[[ TEXT FOR ANALYSIS open ]]
Politics of the Dominican Republic

Government of the Dominican Republic takes place in a framework of a representative democracy, whereby the President of the Dominican Republic is both head of state, head of government, and of a multi-party system. Executive power is exercised by the government. Legislative power is vested in the two chambers of the National Congress. The Judiciary is independent of the executive and the legislature.

Executive branch

The Executive has long been the dominant branch in the Dominican governmental system. The president of the Dominican Republic is both the Head of State, the Head of Government, and is Commander in Chief of the armed forces.

A cabinet of ministers ("Secretarios de Estado") that he designates assists the President in his functions. Since August 2012, the President of the Republic is Danilo Medina and the Vice President is Margarita Cedeño de Fernández, of the Dominican Liberation Party (PLD), which won in the first election round with a majority vote of 51.21%.

The President and Vice President are elected on the same ticket by popular vote for a four-year term without immediate re-election. After at least one constitutional term, a person who has held the post of President before may run for this Office again, according to the last amendment made to the Constitution in 2010. Elections are held in years evenly divisible by four.

The Dominican Constitution takes twenty-seven paragraphs to spell out the president's extensive powers. Among the most important are those that grant him authority over virtually all appointments and removals of public officials, and even popular elected ones; empower him to promulgate the laws passed by Congress; direct him to engage in diplomatic relations; and empower him to command, to deploy, and to make appointments in, the armed forces. The president also has vast emergency powers to suspend basic rights in times of emergency, to defer the legislature, to declare a state of siege, and to rule by decree.

The 1966 Constitution provides for ministers and subcabinet ministers to assist in public administration. These officials must be Dominican citizens, at least twenty-five years of age, with full civil and political rights. The powers of the ministers are determined by law. However, the president is constitutionally responsible for the actions of his ministers. Ministers serve at the president's discretion, and function both as administrators of their ministries and as agents of presidential authority.
[[ TEXT FOR ANALYSIS closed ]]
[[ DATASET ENTRIES open ]]
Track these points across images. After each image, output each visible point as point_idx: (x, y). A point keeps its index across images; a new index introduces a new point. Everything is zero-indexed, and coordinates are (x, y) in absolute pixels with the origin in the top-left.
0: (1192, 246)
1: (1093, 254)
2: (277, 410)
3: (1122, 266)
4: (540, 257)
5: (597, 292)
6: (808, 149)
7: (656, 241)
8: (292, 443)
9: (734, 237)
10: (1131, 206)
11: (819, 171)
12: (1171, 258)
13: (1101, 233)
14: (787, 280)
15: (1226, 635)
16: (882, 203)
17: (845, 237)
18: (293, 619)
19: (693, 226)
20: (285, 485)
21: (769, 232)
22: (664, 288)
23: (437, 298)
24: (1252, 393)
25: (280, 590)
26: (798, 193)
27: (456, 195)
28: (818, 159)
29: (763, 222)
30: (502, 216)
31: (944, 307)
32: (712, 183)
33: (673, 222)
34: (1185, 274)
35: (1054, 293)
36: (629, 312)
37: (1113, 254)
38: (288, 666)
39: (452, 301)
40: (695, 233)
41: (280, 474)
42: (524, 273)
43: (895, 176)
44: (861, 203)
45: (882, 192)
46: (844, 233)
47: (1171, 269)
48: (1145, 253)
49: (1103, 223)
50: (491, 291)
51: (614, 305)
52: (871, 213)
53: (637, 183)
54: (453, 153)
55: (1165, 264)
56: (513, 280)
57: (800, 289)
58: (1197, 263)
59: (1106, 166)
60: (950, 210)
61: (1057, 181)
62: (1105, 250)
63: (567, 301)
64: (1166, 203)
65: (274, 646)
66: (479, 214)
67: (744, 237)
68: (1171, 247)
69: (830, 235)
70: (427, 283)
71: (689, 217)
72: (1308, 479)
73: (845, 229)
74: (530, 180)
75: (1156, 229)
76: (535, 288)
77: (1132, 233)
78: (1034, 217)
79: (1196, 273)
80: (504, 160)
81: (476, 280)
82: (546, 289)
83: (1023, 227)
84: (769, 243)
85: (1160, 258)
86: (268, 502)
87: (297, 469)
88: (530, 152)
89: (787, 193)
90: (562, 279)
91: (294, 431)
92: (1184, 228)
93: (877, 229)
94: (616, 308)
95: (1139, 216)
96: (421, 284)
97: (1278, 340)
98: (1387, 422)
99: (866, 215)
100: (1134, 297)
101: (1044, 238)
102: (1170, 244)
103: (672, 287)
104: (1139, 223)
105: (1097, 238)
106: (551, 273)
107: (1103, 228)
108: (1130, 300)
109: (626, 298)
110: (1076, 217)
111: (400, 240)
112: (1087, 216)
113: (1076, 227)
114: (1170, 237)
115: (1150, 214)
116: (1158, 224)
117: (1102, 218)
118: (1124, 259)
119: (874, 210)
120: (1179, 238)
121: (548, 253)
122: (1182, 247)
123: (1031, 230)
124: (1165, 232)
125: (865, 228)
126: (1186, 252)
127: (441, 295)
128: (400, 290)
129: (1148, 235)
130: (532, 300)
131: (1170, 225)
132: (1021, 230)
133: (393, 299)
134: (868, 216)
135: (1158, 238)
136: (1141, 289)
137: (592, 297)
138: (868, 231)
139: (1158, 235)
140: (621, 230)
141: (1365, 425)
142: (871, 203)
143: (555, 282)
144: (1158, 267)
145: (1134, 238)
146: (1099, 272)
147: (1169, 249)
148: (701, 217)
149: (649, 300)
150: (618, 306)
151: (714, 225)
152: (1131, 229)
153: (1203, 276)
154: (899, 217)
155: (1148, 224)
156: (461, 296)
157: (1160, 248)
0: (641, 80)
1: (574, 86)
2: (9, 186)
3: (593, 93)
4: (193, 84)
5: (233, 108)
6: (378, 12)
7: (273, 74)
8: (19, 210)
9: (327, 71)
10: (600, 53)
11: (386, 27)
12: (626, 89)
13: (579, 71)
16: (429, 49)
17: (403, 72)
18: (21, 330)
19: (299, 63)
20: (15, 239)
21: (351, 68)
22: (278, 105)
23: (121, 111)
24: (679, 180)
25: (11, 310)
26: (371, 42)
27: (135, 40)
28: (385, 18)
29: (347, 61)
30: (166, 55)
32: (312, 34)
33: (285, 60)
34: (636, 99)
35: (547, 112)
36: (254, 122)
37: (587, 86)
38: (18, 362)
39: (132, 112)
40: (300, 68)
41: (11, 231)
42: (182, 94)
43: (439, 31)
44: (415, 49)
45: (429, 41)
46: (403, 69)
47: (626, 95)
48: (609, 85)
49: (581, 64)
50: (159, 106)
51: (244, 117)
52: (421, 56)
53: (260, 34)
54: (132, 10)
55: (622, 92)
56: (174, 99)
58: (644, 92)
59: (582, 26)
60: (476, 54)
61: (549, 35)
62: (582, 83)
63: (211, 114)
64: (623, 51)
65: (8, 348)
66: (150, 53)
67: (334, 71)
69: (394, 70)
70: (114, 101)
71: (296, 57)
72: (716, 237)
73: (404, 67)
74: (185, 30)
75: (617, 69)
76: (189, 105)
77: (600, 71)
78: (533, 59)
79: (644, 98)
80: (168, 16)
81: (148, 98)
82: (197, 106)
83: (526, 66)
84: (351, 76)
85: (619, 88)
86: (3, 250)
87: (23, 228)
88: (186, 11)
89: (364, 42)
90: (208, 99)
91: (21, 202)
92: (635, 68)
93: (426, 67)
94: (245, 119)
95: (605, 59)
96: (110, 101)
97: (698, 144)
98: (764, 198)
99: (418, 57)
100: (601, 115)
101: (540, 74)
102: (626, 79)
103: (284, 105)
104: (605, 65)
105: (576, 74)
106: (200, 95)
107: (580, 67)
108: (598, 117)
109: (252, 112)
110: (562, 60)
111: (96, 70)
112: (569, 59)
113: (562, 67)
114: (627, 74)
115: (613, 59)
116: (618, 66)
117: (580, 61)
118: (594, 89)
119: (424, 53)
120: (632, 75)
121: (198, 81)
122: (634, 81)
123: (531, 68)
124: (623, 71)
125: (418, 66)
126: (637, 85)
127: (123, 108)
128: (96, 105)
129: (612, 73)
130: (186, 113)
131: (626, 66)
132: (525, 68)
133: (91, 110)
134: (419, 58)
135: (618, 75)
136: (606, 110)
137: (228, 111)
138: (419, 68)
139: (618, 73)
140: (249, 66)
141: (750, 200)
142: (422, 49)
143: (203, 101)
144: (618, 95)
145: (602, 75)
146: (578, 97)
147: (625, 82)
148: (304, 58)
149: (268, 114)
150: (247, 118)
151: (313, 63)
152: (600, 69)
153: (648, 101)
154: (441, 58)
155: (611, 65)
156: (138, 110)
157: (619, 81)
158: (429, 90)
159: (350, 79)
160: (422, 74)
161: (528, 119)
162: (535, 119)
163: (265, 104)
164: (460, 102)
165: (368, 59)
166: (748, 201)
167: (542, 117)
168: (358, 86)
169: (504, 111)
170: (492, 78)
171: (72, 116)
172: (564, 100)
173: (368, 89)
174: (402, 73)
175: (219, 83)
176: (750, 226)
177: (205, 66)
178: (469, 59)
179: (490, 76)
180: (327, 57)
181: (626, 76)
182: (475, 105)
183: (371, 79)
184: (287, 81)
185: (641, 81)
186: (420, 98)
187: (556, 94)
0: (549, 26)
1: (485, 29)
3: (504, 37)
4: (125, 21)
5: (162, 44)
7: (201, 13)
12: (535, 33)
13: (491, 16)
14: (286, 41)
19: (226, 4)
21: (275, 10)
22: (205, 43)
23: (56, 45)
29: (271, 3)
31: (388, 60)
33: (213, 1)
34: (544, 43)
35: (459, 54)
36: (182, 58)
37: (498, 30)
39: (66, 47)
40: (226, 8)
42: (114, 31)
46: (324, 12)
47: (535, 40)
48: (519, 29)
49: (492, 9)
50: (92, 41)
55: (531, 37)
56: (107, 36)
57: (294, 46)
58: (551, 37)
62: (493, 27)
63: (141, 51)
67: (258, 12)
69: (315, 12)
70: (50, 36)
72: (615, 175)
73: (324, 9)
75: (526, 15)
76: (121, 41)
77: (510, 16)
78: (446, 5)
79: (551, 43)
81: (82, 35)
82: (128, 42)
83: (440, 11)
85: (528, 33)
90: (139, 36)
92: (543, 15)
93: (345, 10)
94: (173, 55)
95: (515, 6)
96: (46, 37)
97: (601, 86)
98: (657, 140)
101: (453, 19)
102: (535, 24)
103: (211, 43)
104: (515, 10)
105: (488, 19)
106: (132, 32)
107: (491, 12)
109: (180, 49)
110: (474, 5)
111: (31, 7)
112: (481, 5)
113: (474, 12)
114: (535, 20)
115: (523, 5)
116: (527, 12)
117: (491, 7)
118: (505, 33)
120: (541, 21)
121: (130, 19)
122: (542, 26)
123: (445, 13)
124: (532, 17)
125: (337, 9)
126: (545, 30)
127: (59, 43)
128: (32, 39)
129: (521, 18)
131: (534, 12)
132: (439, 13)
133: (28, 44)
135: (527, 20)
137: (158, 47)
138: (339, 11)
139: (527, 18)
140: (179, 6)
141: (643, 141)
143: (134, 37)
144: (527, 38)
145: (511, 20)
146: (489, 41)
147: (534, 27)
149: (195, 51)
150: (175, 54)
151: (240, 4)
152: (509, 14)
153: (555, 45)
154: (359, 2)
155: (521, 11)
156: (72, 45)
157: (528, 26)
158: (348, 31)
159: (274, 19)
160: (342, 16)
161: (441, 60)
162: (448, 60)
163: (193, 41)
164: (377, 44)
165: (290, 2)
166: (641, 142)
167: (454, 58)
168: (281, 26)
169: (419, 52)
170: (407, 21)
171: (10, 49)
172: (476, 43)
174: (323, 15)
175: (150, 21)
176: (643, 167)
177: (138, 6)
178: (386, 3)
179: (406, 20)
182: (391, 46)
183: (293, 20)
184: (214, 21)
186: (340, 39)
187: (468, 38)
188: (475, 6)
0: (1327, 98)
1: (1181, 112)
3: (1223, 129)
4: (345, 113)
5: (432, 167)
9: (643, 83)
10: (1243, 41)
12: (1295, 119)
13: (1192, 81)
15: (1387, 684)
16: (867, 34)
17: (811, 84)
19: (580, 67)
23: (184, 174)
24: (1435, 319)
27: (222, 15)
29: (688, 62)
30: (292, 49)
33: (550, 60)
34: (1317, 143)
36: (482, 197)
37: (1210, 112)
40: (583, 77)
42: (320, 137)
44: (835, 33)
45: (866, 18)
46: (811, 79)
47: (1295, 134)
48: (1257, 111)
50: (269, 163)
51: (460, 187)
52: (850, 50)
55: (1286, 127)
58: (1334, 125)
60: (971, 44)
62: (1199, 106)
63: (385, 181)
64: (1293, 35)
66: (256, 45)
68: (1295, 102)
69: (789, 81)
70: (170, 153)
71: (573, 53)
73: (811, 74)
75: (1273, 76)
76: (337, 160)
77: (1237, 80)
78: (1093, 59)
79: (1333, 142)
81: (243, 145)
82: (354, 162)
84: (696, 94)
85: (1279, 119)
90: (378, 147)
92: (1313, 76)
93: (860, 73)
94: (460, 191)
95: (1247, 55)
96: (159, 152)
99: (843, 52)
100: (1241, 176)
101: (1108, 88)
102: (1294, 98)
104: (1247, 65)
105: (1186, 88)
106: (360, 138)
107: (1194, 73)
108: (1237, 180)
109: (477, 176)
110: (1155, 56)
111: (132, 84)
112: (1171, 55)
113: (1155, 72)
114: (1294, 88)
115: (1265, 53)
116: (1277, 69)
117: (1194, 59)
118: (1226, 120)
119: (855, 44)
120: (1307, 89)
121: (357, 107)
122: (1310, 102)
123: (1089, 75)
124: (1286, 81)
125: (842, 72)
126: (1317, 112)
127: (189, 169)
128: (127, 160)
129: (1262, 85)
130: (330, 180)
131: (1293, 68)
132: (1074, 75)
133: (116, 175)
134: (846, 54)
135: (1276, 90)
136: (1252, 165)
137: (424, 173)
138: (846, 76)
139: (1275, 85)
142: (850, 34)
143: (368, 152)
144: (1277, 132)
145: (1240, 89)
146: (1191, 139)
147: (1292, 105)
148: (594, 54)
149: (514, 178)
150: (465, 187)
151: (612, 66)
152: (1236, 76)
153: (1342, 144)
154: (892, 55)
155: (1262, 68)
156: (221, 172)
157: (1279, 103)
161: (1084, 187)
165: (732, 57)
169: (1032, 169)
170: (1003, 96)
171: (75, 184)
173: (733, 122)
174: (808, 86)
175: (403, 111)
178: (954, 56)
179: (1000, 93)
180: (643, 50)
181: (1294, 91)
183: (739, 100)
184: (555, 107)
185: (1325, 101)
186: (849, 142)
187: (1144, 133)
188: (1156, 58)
[[ DATASET ENTRIES closed ]]
ACTIVITY = Print the passage on Dominican politics from "Executive branch" up to and including "of the armed forces.". These records were drawn from a different source than the text.

COMPLETED TASK =
Executive branch

The Executive has long been the dominant branch in the Dominican governmental system. The president of the Dominican Republic is both the Head of State, the Head of Government, and is Commander in Chief of the armed forces.